(Dataset entries)
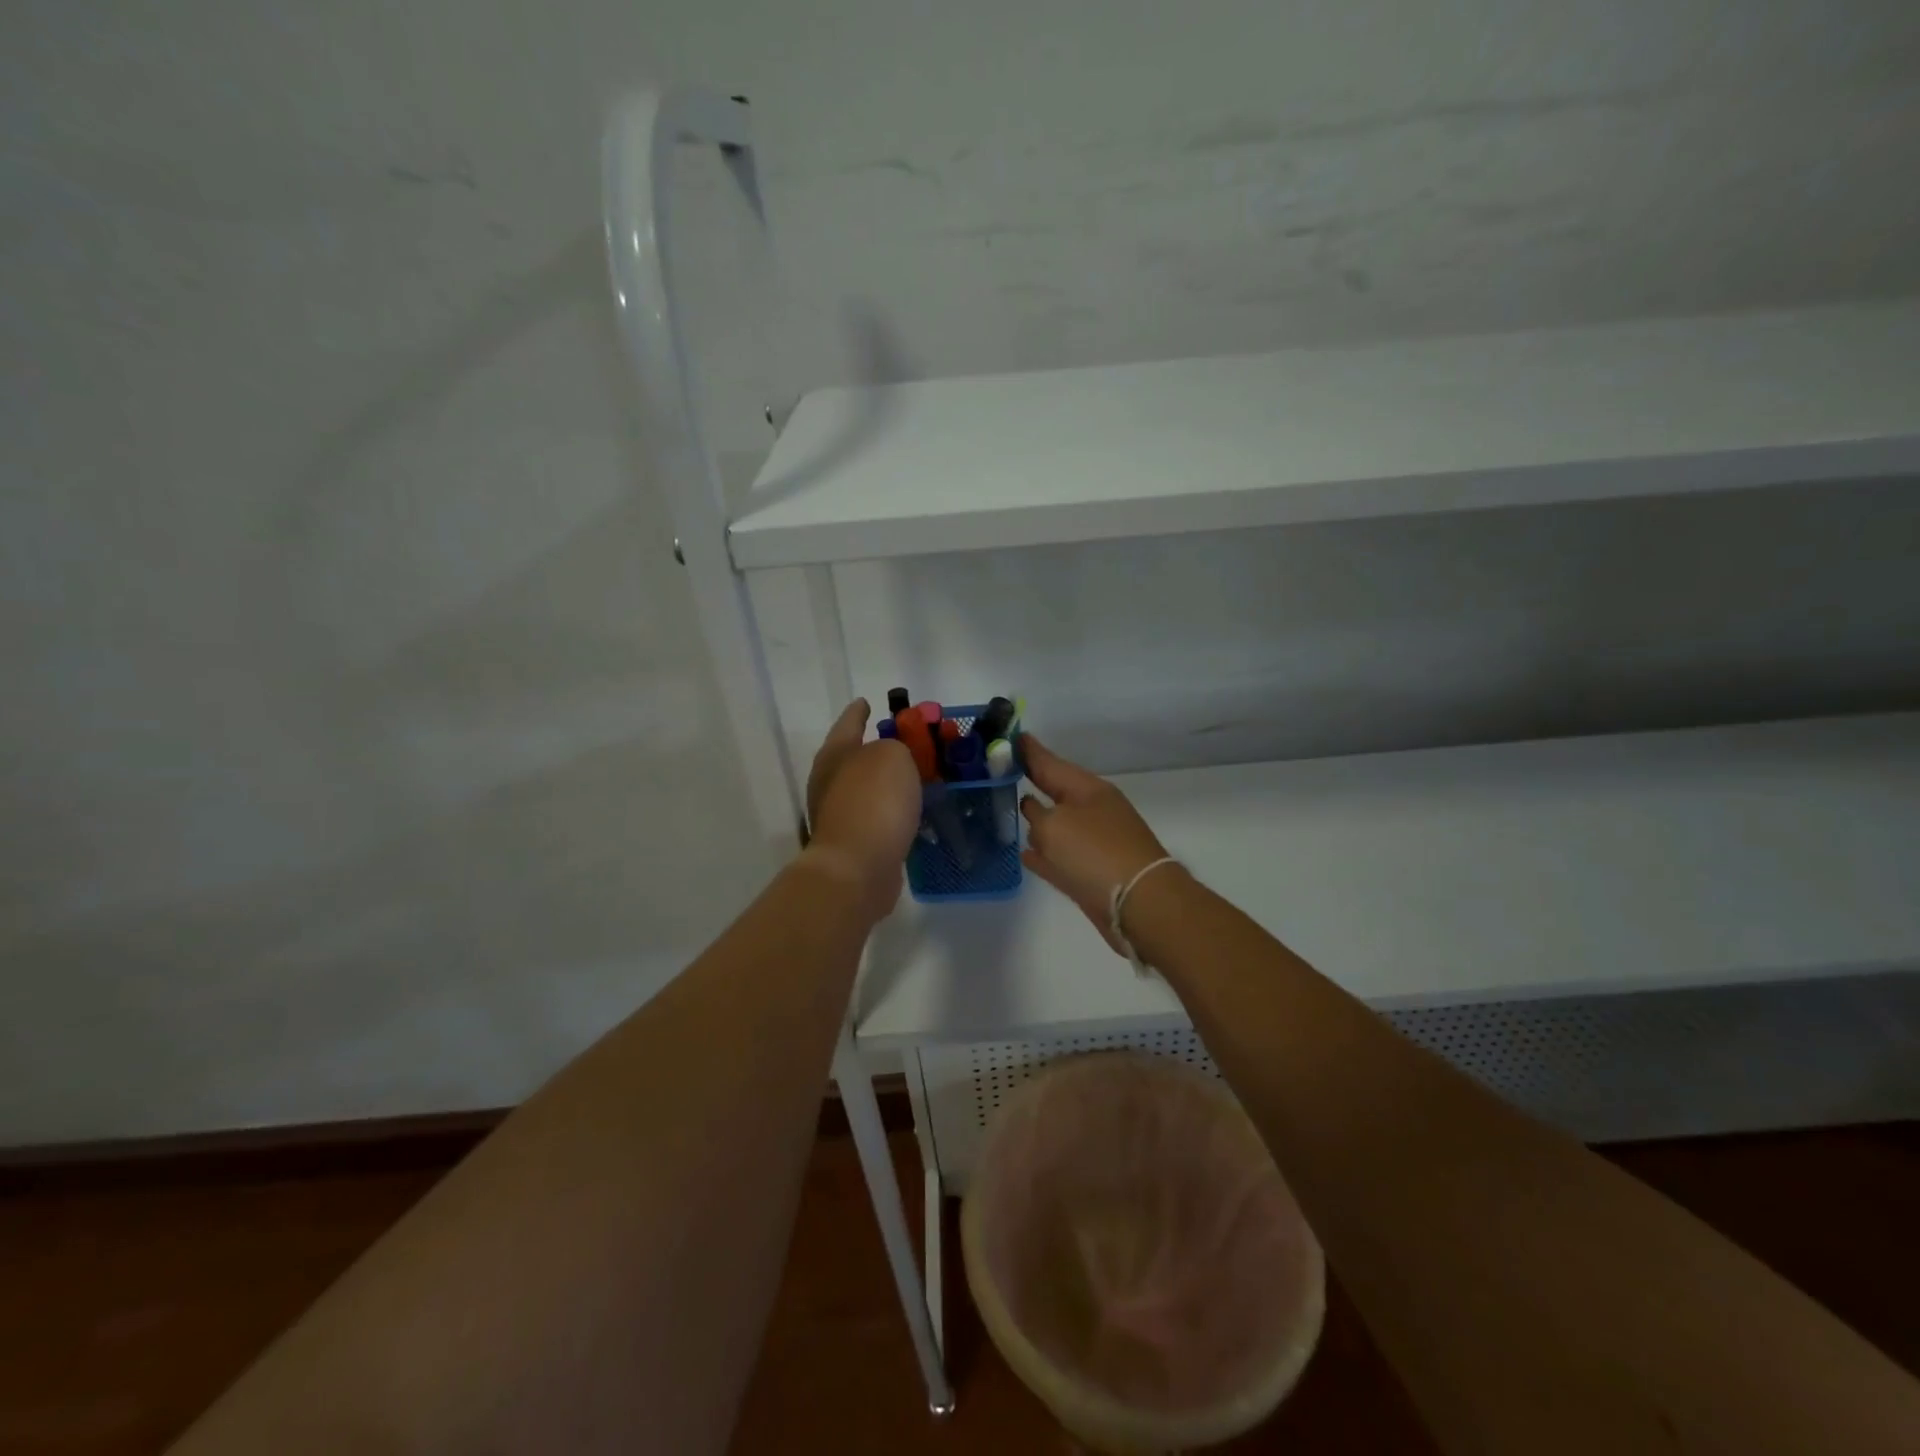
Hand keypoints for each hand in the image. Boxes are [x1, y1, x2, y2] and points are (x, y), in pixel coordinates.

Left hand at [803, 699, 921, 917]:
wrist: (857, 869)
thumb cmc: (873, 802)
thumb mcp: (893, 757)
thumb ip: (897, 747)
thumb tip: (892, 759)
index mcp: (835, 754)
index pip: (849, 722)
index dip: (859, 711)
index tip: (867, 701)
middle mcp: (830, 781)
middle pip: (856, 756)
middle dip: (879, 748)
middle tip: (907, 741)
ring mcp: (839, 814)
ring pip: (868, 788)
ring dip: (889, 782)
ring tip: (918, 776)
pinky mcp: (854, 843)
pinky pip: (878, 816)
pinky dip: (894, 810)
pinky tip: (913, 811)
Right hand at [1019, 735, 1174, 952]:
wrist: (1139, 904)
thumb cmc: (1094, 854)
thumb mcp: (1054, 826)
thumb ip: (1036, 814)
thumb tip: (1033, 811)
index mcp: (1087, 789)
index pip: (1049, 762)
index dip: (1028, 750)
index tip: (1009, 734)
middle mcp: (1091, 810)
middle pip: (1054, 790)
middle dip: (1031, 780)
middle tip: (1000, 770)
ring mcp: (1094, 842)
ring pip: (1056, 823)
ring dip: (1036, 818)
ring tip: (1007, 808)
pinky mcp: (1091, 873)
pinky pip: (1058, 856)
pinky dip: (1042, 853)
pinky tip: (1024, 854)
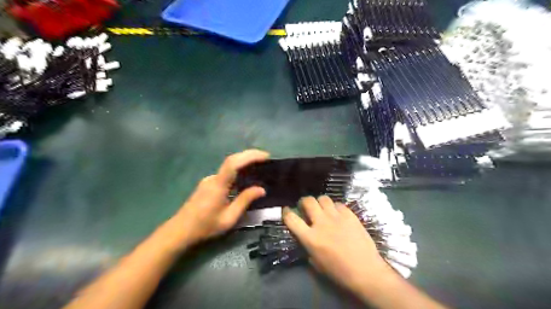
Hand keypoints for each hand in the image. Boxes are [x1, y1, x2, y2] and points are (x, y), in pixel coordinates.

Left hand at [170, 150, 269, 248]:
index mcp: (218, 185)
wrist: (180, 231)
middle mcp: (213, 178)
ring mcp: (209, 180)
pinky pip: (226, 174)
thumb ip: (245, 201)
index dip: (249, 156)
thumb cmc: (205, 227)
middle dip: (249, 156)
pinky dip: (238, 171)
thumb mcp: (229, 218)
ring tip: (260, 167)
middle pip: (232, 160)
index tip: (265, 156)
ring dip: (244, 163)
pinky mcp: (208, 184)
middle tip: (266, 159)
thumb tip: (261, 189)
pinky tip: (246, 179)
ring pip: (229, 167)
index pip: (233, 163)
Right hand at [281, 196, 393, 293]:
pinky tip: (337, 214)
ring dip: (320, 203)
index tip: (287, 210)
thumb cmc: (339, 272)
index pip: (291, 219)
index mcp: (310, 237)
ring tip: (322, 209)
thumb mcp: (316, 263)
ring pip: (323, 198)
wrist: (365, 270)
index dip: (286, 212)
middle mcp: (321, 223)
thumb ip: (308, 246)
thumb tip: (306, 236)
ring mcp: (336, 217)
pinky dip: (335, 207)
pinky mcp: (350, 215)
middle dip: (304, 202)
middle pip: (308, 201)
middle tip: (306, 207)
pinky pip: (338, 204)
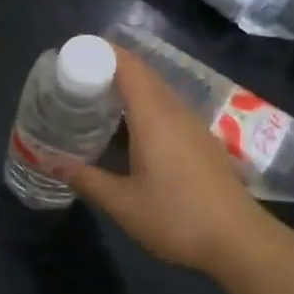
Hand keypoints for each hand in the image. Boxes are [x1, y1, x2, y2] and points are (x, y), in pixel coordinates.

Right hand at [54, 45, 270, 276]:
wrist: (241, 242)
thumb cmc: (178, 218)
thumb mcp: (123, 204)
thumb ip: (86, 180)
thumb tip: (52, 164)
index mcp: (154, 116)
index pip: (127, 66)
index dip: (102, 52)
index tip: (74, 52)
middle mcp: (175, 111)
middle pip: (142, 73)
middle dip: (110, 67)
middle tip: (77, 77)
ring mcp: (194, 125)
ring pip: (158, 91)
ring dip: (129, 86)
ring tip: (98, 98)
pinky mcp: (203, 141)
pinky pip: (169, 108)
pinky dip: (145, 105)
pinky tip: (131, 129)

§ **What the exercise asks**:
Go through the data above and print exactly the lines from its first line through the line holding "index mcp: (1087, 789)", both included, leaving pictures aside.

§ **Result for this task**:
Hand keypoints for each hand in the image. Boxes are [x1, y1, x2, y2] and points are (x, y), in pixel coordinates.

Left hand at [803, 699, 921, 917]:
wrist: (857, 869)
thumb cmc: (873, 802)
thumb mcp: (893, 757)
thumb ip: (897, 747)
thumb tip: (892, 759)
index mcp: (835, 754)
index pip: (849, 722)
index dip: (859, 711)
index tip: (867, 701)
middle mcp: (830, 781)
middle pip: (856, 756)
middle dip: (879, 748)
middle tip: (907, 741)
ring mcp: (839, 814)
ring pip: (868, 788)
ring dip: (889, 782)
ring tip: (918, 776)
pinky mcp: (854, 843)
pinky pip: (878, 816)
pinky dip: (894, 810)
pinky tip: (913, 811)
Right hand at [1019, 735, 1174, 952]:
wrist: (1139, 904)
thumb cmc: (1094, 854)
thumb mcp: (1054, 826)
thumb ip: (1036, 814)
thumb tip: (1033, 811)
index mcp: (1087, 789)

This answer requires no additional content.